- **SOURCE RECORDS**:
# # # # # # #

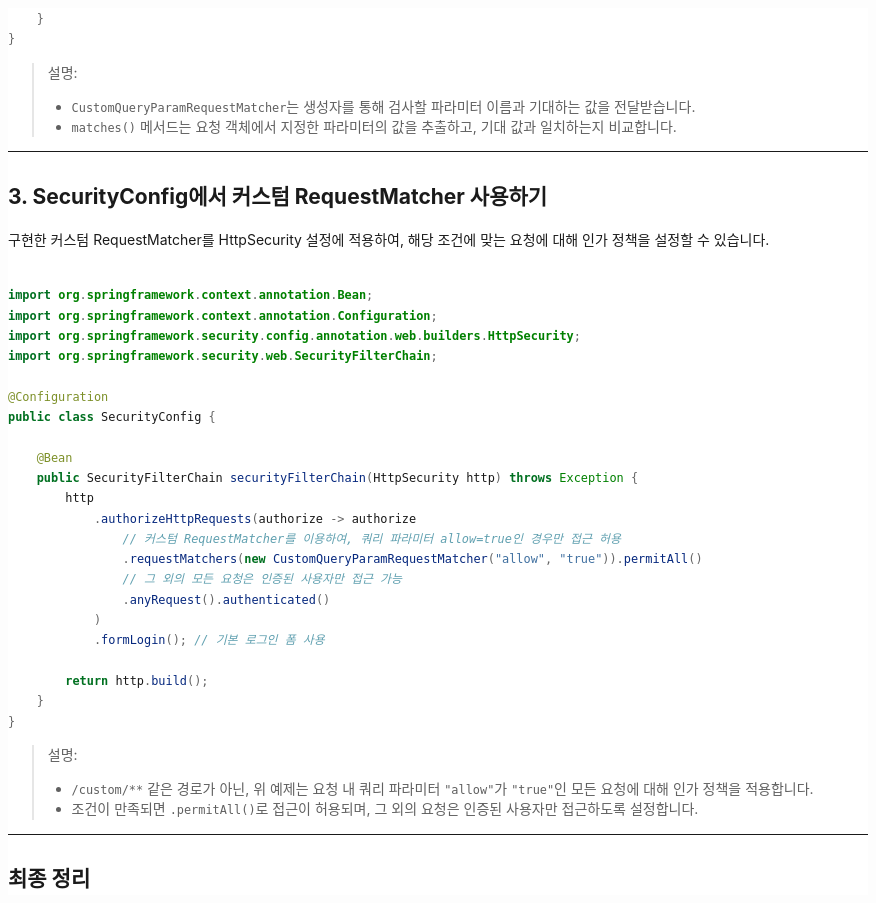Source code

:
 ```java
    }
}

```

> 설명:
>
> - `CustomQueryParamRequestMatcher`는 생성자를 통해 검사할 파라미터 이름과 기대하는 값을 전달받습니다.
> - `matches()` 메서드는 요청 객체에서 지정한 파라미터의 값을 추출하고, 기대 값과 일치하는지 비교합니다.

---

## 3. SecurityConfig에서 커스텀 RequestMatcher 사용하기

구현한 커스텀 RequestMatcher를 HttpSecurity 설정에 적용하여, 해당 조건에 맞는 요청에 대해 인가 정책을 설정할 수 있습니다.

```java

import org.springframework.context.annotation.Bean;
import org.springframework.context.annotation.Configuration;
import org.springframework.security.config.annotation.web.builders.HttpSecurity;
import org.springframework.security.web.SecurityFilterChain;

@Configuration
public class SecurityConfig {

    @Bean
    public SecurityFilterChain securityFilterChain(HttpSecurity http) throws Exception {
        http
            .authorizeHttpRequests(authorize -> authorize
                // 커스텀 RequestMatcher를 이용하여, 쿼리 파라미터 allow=true인 경우만 접근 허용
                .requestMatchers(new CustomQueryParamRequestMatcher("allow", "true")).permitAll()
                // 그 외의 모든 요청은 인증된 사용자만 접근 가능
                .anyRequest().authenticated()
            )
            .formLogin(); // 기본 로그인 폼 사용

        return http.build();
    }
}

```

> 설명:
>
> - `/custom/**` 같은 경로가 아닌, 위 예제는 요청 내 쿼리 파라미터 `"allow"`가 `"true"`인 모든 요청에 대해 인가 정책을 적용합니다.
> - 조건이 만족되면 `.permitAll()`로 접근이 허용되며, 그 외의 요청은 인증된 사용자만 접근하도록 설정합니다.

---

## 최종 정리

# # # # # # #

- **EXERCISE**: Using the records above, gather all lines where the string "Bean" is present.

- **EXPECTED ANSWER**:
import org.springframework.context.annotation.Bean;
    @Bean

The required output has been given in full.